Последняя любовь на земле

Последняя любовь на земле

Последняя любовь на земле.

Осторожно пробираюсь на балкон мимо ползунков и и бодиков Прохора Михалыча, которые сушатся на решатчатой сушилке. Тут же что главное? Не свалить их и не капнуть чаем. Потому что чай в правой руке. А он, как выяснили ученые, начинает расплескиваться на седьмом шаге.

Самое интересное на вечернем балконе что? Как считаете? Правильно – чужие балконы.

И вот стою я, слушаю сквозняк в щелях, кутаюсь в старую синюю кофту, и чай так, помаленьку, маленькими глоточками. Город на карантине, машин почти нет. На улице Пилюгина бродит только весенний ветер и патрульная парочка полиционеров.

В доме напротив, на несколько этажей ниже меня, на балконе в удобном кресле устроился мужичок. Перед ним два монитра с какими-то таблицами. Работает парень.

Смотрю на него, на вечернюю Москву и вспоминается мне 2011 год. Тогда в чартовой дюжине на Нашем радио лидировали “Смысловые галлюцинации” с песней “Погружаюсь”, а я голосовал за  ДДТ с песней “Родившимся этой ночью”. Металлика выдала альбом “Lulu”. А на экраны вышел один из моих самых любимых фильмов: “Последняя любовь на земле”.

### ДАННЫЕ ДЛЯ ПРОВЕРКИ:

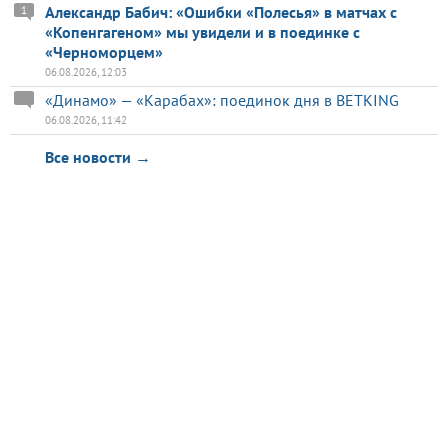
Александр Бабич: «Ошибки «Полесья» в матчах с
1
«Копенгагеном» мы увидели и в поединке с
«Черноморцем»
06.08.2026, 12:03
«Динамо» — «Карабах»: поединок дня в BETKING
06.08.2026, 11:42
Все новости →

### СПИСОК ЗАДАНИЙ:
**1)** На какой улице, согласно тексту о вечернем балконе, бродят только весенний ветер и патрульная парочка?
**2)** Перепишите из текста о вечернем балконе всё, начиная со слов «Последняя любовь на земле.» и вплоть до слов «патрульная парочка полиционеров.».

### ПОЛУЧЕННЫЕ ОТВЕТЫ:
**1)** На улице Пилюгина.

**2)**
Последняя любовь на земле.

Осторожно пробираюсь на балкон мимо ползунков и и бодиков Прохора Михалыча, которые сушатся на решатчатой сушилке. Тут же что главное? Не свалить их и не капнуть чаем. Потому что чай в правой руке. А он, как выяснили ученые, начинает расплескиваться на седьмом шаге.

Самое интересное на вечернем балконе что? Как считаете? Правильно – чужие балконы.

И вот стою я, слушаю сквозняк в щелях, кутаюсь в старую синюю кофту, и чай так, помаленьку, маленькими глоточками. Город на карантине, машин почти нет. На улице Пилюгина бродит только весенний ветер и патрульная парочка полиционеров.